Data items

==================================================

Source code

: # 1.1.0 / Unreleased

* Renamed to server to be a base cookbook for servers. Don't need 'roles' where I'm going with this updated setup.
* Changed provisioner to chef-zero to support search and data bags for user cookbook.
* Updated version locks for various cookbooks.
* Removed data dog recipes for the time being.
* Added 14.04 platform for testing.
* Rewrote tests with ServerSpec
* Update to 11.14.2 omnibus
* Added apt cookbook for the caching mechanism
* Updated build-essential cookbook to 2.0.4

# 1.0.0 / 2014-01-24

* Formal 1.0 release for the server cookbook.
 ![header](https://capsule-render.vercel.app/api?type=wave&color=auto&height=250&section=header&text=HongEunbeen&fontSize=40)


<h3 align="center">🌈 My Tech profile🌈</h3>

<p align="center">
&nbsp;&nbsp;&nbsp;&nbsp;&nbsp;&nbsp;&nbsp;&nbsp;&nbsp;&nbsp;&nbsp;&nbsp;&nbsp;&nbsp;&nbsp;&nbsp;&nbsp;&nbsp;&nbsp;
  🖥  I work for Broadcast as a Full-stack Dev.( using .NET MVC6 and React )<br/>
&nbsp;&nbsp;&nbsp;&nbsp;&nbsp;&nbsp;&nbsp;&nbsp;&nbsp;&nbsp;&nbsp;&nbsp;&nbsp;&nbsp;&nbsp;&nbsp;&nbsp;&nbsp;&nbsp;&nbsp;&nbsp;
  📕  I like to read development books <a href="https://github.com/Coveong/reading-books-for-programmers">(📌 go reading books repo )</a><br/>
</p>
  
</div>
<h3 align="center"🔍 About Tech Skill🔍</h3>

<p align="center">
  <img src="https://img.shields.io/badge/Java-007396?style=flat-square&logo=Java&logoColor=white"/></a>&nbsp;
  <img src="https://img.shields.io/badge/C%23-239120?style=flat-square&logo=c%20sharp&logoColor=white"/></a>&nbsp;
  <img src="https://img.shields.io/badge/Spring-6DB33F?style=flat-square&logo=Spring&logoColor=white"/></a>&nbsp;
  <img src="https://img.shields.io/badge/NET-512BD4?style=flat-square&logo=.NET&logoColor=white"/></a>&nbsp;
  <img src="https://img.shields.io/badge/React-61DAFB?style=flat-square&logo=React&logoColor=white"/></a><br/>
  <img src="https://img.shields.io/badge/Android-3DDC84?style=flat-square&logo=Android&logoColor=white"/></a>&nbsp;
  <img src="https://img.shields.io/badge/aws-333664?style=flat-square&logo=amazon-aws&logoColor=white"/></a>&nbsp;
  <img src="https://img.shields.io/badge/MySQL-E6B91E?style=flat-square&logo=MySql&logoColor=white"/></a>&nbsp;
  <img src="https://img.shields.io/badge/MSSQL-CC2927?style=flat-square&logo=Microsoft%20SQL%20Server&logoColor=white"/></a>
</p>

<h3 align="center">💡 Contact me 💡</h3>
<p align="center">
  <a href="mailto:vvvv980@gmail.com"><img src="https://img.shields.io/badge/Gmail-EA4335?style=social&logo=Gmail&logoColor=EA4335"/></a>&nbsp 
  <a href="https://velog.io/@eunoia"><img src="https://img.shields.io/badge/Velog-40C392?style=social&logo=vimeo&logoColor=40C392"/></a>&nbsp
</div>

==================================================

PROBLEM STATEMENT - Starting with the line with "1.1.0 / Unreleased" above and going on through the line with "and React )<br/>", transcribe every line exactly, both ends included, and add nothing.

REPLY TO THE EXERCISE -
: # 1.1.0 / Unreleased

* Renamed to server to be a base cookbook for servers. Don't need 'roles' where I'm going with this updated setup.
* Changed provisioner to chef-zero to support search and data bags for user cookbook.
* Updated version locks for various cookbooks.
* Removed data dog recipes for the time being.
* Added 14.04 platform for testing.
* Rewrote tests with ServerSpec
* Update to 11.14.2 omnibus
* Added apt cookbook for the caching mechanism
* Updated build-essential cookbook to 2.0.4

# 1.0.0 / 2014-01-24

* Formal 1.0 release for the server cookbook.
 ![header](https://capsule-render.vercel.app/api?type=wave&color=auto&height=250&section=header&text=HongEunbeen&fontSize=40)


<h3 align="center">🌈 My Tech profile🌈</h3>

<p align="center">
&nbsp;&nbsp;&nbsp;&nbsp;&nbsp;&nbsp;&nbsp;&nbsp;&nbsp;&nbsp;&nbsp;&nbsp;&nbsp;&nbsp;&nbsp;&nbsp;&nbsp;&nbsp;&nbsp;
  🖥  I work for Broadcast as a Full-stack Dev.( using .NET MVC6 and React )<br/>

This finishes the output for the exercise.